The Graph Exchange File Format (GEFF) is a standardized format for storing and exchanging graphs, particularly for cell tracking and lineage analysis. This Java implementation provides comprehensive support for reading and writing GEFF data using the Zarr storage format.

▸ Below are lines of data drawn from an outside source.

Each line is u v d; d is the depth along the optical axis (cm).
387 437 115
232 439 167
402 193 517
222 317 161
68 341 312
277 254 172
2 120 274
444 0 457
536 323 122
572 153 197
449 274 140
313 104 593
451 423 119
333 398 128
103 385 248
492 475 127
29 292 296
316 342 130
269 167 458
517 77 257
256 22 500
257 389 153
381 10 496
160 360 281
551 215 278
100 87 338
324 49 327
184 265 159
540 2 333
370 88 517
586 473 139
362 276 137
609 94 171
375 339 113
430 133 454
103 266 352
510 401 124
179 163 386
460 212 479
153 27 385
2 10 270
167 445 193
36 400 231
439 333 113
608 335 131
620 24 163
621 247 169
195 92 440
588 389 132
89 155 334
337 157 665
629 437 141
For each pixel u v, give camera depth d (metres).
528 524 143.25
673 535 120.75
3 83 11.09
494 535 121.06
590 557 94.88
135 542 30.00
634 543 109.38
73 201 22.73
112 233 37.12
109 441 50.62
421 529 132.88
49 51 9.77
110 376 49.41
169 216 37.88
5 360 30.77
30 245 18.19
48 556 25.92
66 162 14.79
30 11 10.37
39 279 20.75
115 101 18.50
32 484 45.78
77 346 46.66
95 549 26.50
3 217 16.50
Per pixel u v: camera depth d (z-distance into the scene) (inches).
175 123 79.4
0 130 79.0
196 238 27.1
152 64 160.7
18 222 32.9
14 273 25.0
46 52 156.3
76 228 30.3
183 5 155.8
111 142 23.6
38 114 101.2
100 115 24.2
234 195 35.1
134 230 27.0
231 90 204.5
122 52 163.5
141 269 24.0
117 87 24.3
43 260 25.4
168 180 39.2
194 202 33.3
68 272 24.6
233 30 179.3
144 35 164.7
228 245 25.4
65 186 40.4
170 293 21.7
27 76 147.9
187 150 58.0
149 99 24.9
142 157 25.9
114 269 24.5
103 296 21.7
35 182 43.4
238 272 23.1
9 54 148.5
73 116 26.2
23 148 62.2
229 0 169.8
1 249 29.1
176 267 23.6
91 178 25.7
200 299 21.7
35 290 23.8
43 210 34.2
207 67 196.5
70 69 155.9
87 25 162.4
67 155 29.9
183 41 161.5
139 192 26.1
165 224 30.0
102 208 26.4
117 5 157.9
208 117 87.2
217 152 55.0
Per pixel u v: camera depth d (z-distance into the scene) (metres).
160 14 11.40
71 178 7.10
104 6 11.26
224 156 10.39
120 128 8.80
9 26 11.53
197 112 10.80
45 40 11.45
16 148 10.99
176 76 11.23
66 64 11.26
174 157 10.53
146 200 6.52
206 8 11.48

- GEFF v1 spec compliance - Reads and writes GEFF v0.2 through v1.x and beyond; version validation uses a semver pattern rather than an allowlist
- Zarr Format 2 - Reads and writes Zarr Format 2 only; Zarr Format 3 is not supported
- Complete data model - Support for nodes (spatial-temporal features), edges (connections), and metadata
- Flexible metadata handling - Axis-based metadata with GeffAxis objects; supports
time,space, andchannelaxis types with any axis name - Property metadata - Full
node_props_metadata/edge_props_metadatasupport as required by the v1 spec - Variable-length properties - Read and write properties with
varlength: true(e.g. polygon coordinates per node) - Type safety - Strong typing with comprehensive validation; graceful skip with warning for unsupported types (
str,bytes) - Adaptive chunking - Chunk sizes targeting ~8 MiB per chunk (power-of-two on the first dimension)
- Builder patterns - Convenient object construction with builder classes for GeffNode and GeffEdge
Represents nodes in tracking graphs with spatial and temporal attributes:
- Time point information (
tproperty) - Spatial coordinates (x, y, z)
- Segment identifiers (dynamic property name via metadata)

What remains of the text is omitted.